One of the recognizers provides a fine-granular segmentation of the audio stream into homogeneous segments allowing the user to control the granularity of segmentation. Another recognizer is able to label audio segments containing human speech, regardless of the language of the recording.
A language-independent speaker clustering recognizer is able to find segments spoken by the same person within a given recording (Figure 1).
A pitch contour detector can allow researchers to graphically specify pitch contours and search for similar patterns. The detector can tag segments in audio recordings and annotate with pitch and intensity properties such as for example minimum, maximum, initial or final f0 frequency, or volume.
A shot and sub-shot recognizer is able to detect shots of similar video content and label them. All further algorithms rely on the results of this shot/cut detection.
Accurate motion analysis allows distinguishing between different types of video content and it can be used to segment a video in order to select only the parts, which are relevant for the researchers. For each frame in the video a motion vector map is computed using the Hybrid Recursive Matching (HRM) algorithm .
A skin-color detection algorithm  can be used to identify seed points where the hands and heads regions most likely occur. The resulting regions, where heads and hands are identified, are approximated by an ellipse for each video frame (Figure 2). After the hands and head have been labeled, the recognizer can detect strokes, gestures and relation between hands and head (Figure 3).
In close collaboration with the experimenting researchers the ELAN tool has been adapted to become a powerful framework to invoke the various detectors via an API described in XML and to search for annotation patterns and to manipulate them.
Automatic audio and video processing of natural scenes is a tough task and the project team from MPI, IAIS and HHI worked hard on the 4 pillars mentioned beforehand. A first number of about 10 recognizers can be used; the ELAN tool has been extended to a comfortable research environment and a mechanism supporting the required complex interaction between the ELAN (and finally the user) and the recognizers has been developed. The first experiments with researchers working on real scenes has shown efficiency gains of about 70% only for the segmentation case which is very promising for speeding up the annotation work. In the realm of CLARIN we will collaborate with more of the technology providers in the specialist labs to tune their algorithms so that they can be integrated in this new interactive paradigm.

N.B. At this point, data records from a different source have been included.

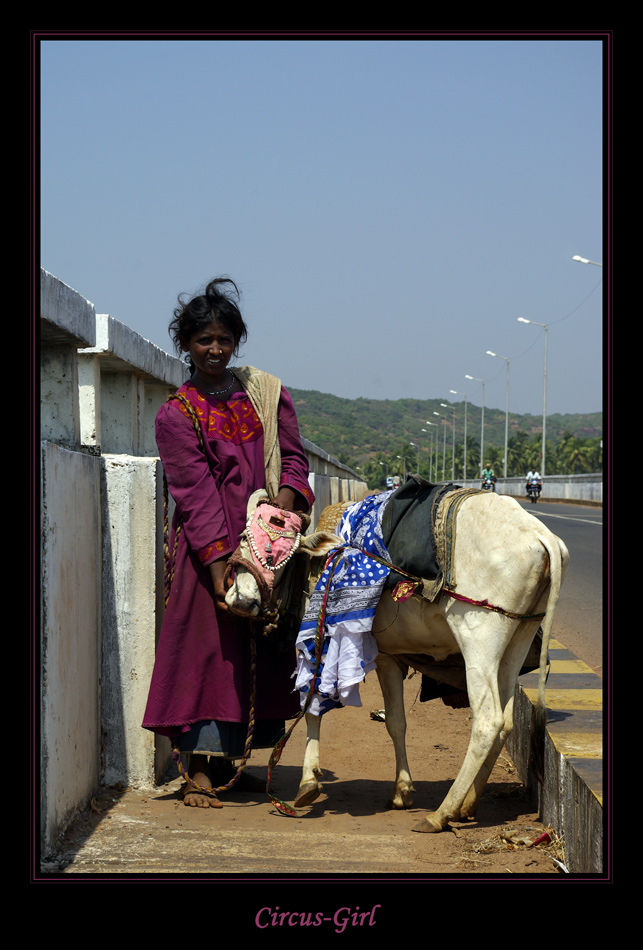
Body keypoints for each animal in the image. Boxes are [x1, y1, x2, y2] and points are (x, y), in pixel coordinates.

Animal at [225, 490, 568, 832]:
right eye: (244, 538)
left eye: (277, 551)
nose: (238, 600)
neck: (316, 563)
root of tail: (541, 534)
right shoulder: (390, 655)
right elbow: (397, 722)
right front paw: (402, 789)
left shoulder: (349, 648)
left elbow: (314, 709)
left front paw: (308, 783)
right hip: (518, 638)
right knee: (507, 721)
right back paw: (468, 805)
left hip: (479, 639)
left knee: (488, 722)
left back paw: (442, 813)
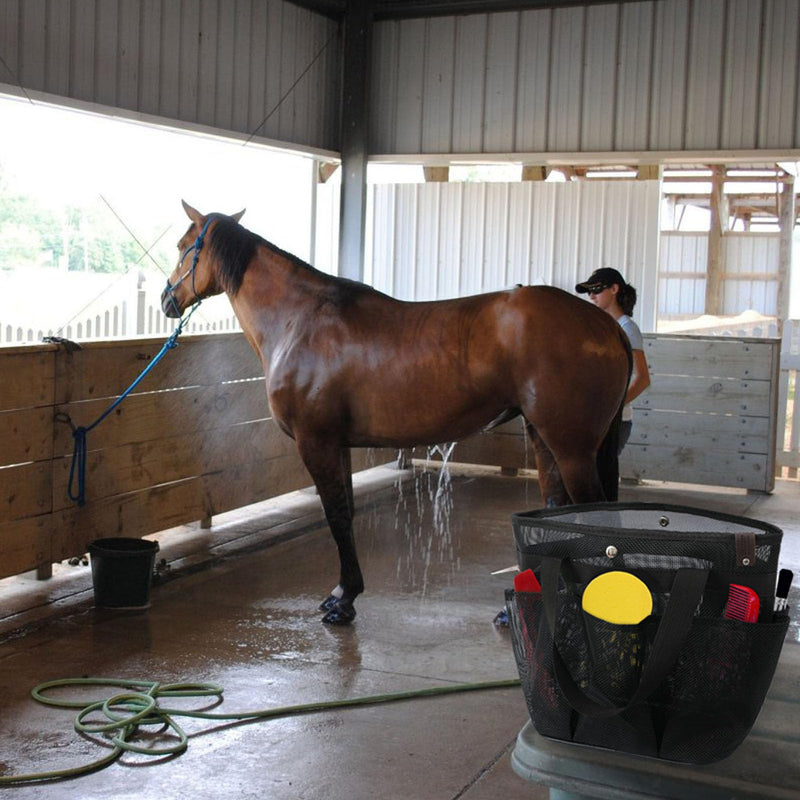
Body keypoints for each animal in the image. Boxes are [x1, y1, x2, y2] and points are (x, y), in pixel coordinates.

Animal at [162, 201, 632, 625]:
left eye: (184, 246)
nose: (168, 298)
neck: (300, 320)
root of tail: (606, 326)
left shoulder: (316, 441)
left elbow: (335, 515)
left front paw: (342, 601)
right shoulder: (338, 444)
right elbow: (346, 511)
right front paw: (346, 593)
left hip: (571, 446)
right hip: (544, 437)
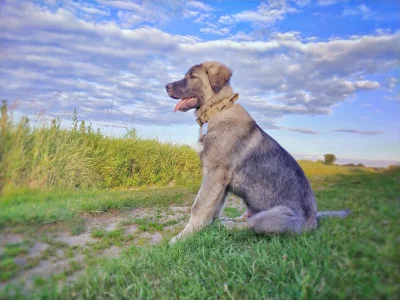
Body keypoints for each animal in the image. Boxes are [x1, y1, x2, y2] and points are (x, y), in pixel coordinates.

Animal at [164, 61, 348, 244]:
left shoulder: (215, 174)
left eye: (192, 76)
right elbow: (212, 208)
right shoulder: (219, 182)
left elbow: (199, 206)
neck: (218, 109)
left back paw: (227, 225)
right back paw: (228, 220)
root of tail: (313, 221)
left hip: (276, 215)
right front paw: (201, 229)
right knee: (245, 217)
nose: (166, 86)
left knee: (250, 225)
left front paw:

 Rabiner, L., and B. Juang (1986). An introduction to hidden Markov models. ASSP Magazine, IEEE 3(1): 4-16.
 Hopfield, J. J. (1988). Artificial neural networks. Circuits and Devices Magazine, IEEE 4(5): 3-10.
 Erman, L. D., et al. (1980). The Hearsay-II Speech-Understanding System: Integrating Knowledge to Resolve Uncertainty. ACM Comput. Surv. 12(2): 213-253.

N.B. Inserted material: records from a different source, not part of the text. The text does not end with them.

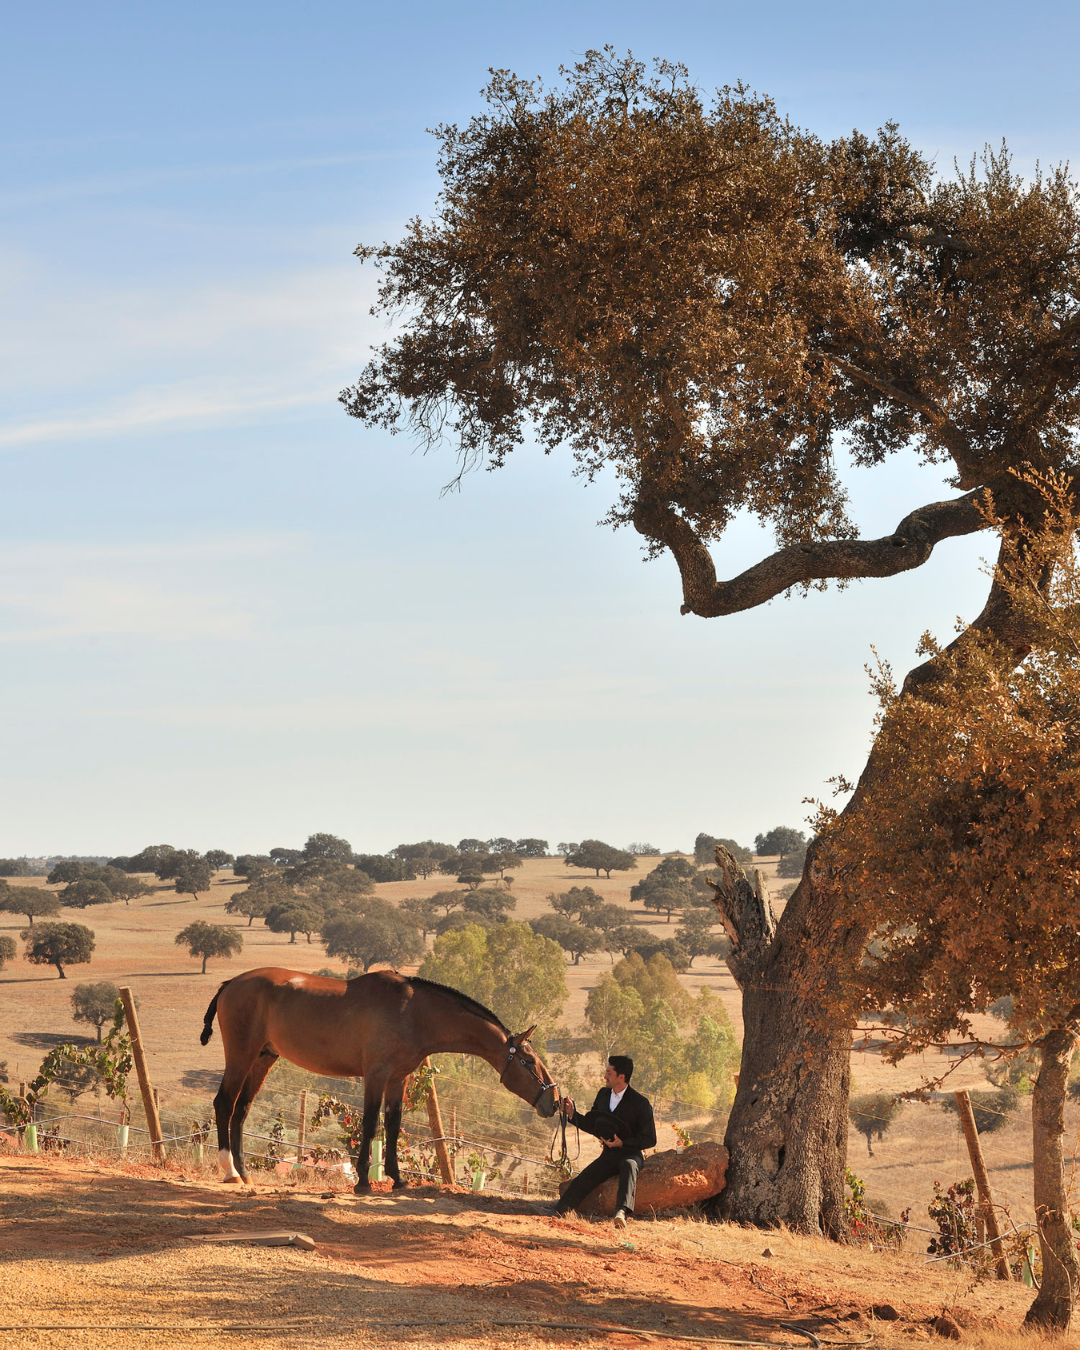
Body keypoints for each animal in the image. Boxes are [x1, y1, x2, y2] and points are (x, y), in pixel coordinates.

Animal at [199, 966, 559, 1189]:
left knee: (241, 1111)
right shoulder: (375, 1074)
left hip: (263, 1058)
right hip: (242, 1055)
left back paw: (244, 1173)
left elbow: (393, 1124)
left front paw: (397, 1178)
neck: (412, 1011)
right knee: (224, 1105)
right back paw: (230, 1172)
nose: (554, 1101)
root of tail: (231, 984)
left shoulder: (398, 1079)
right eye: (528, 1060)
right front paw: (362, 1181)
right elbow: (372, 1123)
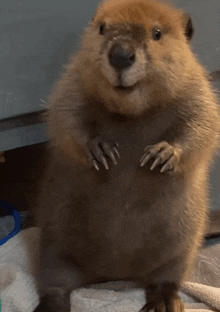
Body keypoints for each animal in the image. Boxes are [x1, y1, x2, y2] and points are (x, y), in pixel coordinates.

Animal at [33, 0, 219, 312]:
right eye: (102, 28)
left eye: (157, 33)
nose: (120, 56)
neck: (132, 110)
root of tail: (114, 275)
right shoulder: (74, 79)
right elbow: (65, 116)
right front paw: (101, 150)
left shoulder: (196, 87)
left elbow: (203, 125)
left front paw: (161, 155)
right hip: (52, 246)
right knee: (54, 285)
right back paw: (51, 305)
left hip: (182, 249)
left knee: (166, 279)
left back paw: (164, 303)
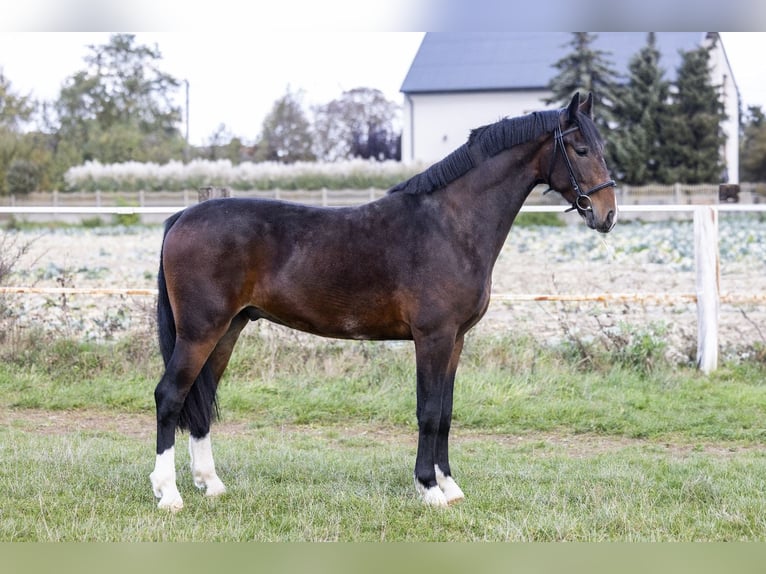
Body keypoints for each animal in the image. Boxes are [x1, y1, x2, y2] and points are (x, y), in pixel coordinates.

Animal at [148, 93, 616, 512]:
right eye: (580, 149)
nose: (607, 214)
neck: (449, 225)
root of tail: (182, 217)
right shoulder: (432, 338)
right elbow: (428, 411)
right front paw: (429, 489)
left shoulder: (455, 340)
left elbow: (445, 412)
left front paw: (450, 486)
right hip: (200, 331)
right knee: (170, 396)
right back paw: (169, 494)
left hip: (228, 329)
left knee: (201, 399)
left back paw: (211, 484)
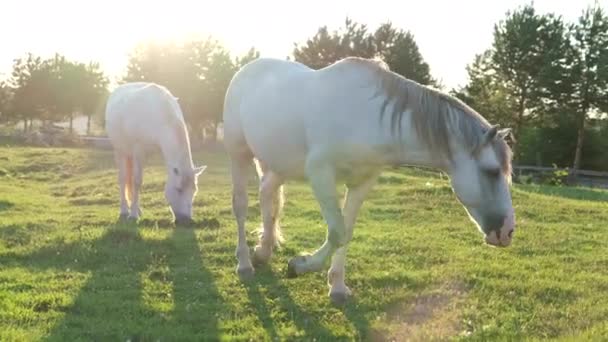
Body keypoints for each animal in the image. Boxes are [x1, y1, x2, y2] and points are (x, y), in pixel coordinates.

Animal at [104, 81, 207, 223]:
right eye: (179, 190)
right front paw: (133, 215)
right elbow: (137, 181)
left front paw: (136, 211)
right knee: (123, 178)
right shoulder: (138, 151)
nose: (186, 220)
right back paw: (125, 210)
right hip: (120, 150)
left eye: (194, 191)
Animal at [221, 56, 516, 304]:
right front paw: (299, 266)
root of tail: (247, 68)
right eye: (491, 171)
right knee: (241, 205)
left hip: (279, 165)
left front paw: (337, 287)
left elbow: (346, 232)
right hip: (238, 153)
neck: (366, 119)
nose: (507, 232)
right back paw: (245, 263)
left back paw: (263, 251)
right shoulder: (320, 174)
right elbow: (337, 232)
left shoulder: (362, 183)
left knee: (267, 197)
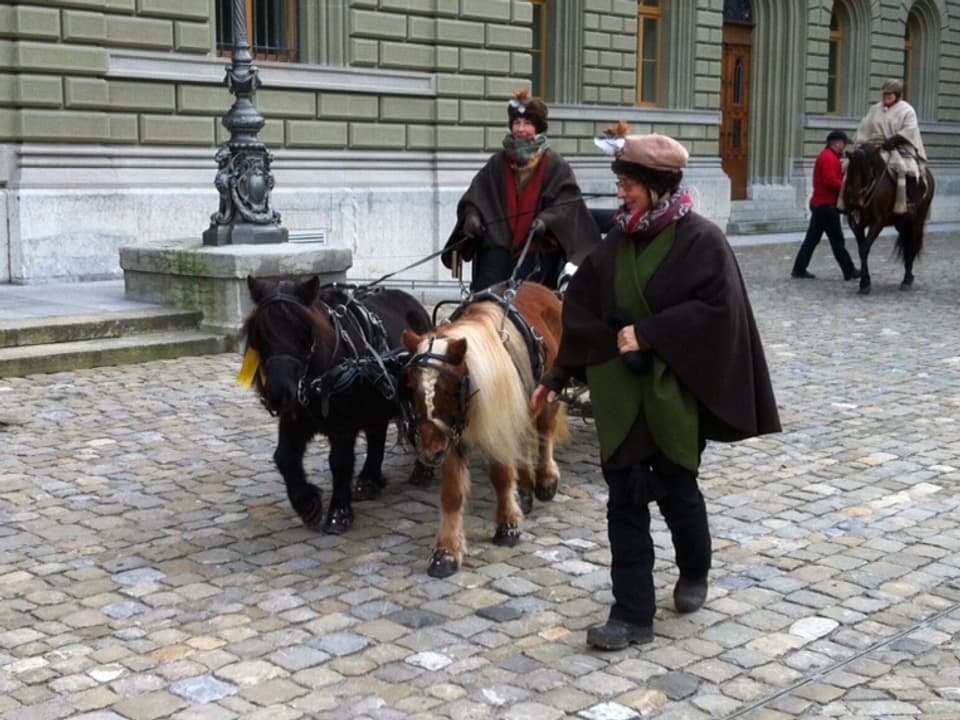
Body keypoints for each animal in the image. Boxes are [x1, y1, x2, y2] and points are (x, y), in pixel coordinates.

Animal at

 Wittenburg, P., et al. (2006). Elan: a professional framework for multimodality research. In Proceedings of Language Resources and Evaluation Conference (LREC 2006.)
 Auer, E., P. Wittenburg, H. Sloetjes, O. Schreer, S. Masneri, D. Schneider, and S. Tschöpel (2010). Automatic annotation of media field recordings. In ECAI 2010 Workshop on Language Technology for Cultural Heritage, Social Sciences, and Humanities 2010: University of Lisbon, Portugal, pp. 31-34.

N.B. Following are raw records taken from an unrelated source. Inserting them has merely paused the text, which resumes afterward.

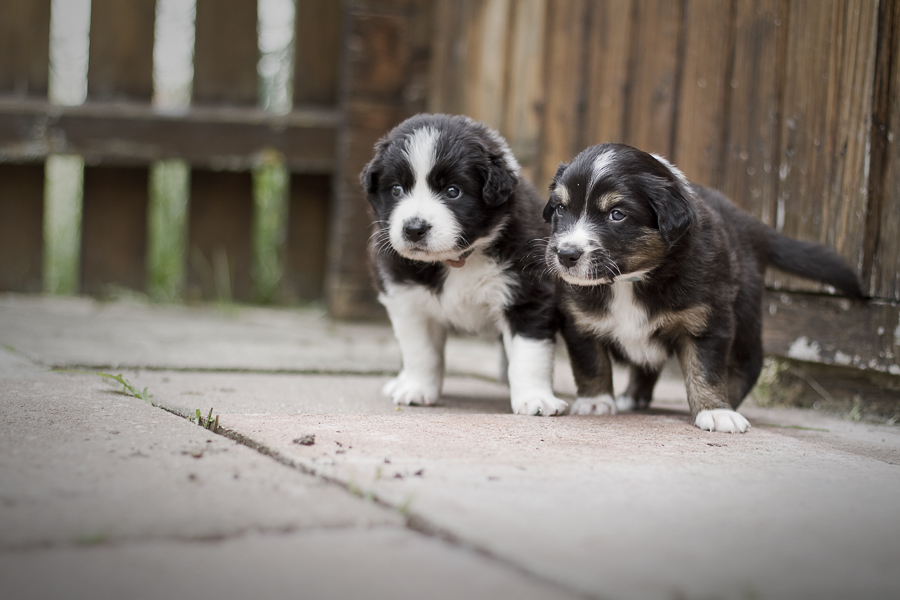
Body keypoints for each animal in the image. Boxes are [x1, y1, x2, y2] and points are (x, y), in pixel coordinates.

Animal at [360, 112, 568, 414]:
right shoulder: (407, 300)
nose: (414, 229)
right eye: (397, 189)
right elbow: (420, 351)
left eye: (452, 191)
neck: (457, 260)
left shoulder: (528, 296)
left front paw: (536, 399)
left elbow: (530, 355)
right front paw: (416, 389)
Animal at [540, 142, 864, 432]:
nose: (566, 254)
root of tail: (753, 224)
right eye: (560, 209)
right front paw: (596, 402)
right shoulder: (579, 321)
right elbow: (590, 362)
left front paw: (716, 411)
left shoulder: (707, 321)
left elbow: (706, 370)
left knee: (748, 364)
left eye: (616, 214)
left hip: (745, 315)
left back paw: (729, 403)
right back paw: (632, 397)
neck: (629, 281)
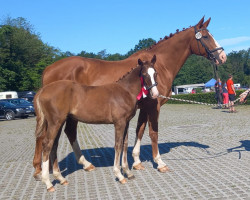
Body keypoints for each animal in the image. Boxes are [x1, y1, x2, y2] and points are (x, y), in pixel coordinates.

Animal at [32, 16, 227, 178]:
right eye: (206, 36)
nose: (223, 56)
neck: (160, 65)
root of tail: (48, 68)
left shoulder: (142, 107)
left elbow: (139, 130)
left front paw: (136, 161)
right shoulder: (154, 106)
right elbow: (153, 132)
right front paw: (159, 162)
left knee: (67, 133)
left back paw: (83, 164)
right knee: (46, 137)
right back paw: (41, 170)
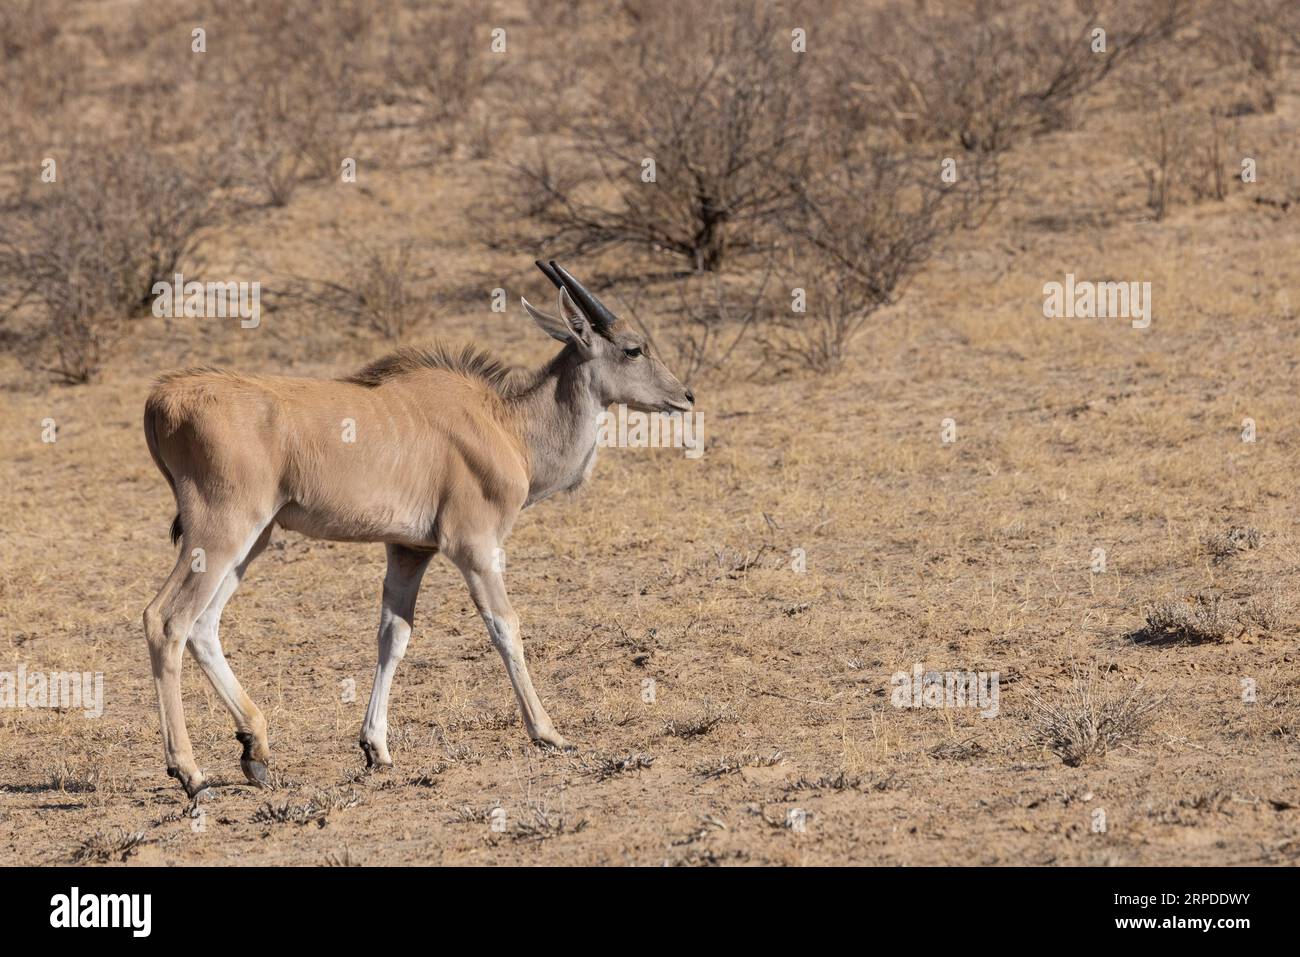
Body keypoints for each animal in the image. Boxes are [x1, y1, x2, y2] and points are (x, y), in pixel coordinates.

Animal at [143, 261, 696, 800]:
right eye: (633, 349)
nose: (685, 396)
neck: (505, 425)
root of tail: (160, 399)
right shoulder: (474, 546)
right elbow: (505, 627)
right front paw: (548, 732)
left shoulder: (409, 550)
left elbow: (394, 634)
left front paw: (376, 748)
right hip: (221, 532)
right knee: (166, 620)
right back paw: (190, 773)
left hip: (250, 542)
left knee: (204, 625)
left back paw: (254, 749)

 Atzpadin, N., P. Kauff, and O. Schreer (2004). Stereo analysis by hybrid recursive matching for real-time immersive video conferencing. Circuits and Systems for Video Technology, IEEE Transactions 14(3): 321-334.
 Terrillon, J. C., et al. (2000). Comparative performance of different skin chrominance models and chrominance spaces for the automatic detection of human faces in color images. In Automatic Face and Gesture Recognition, 2000. Proceedings. Fourth IEEE International Conference.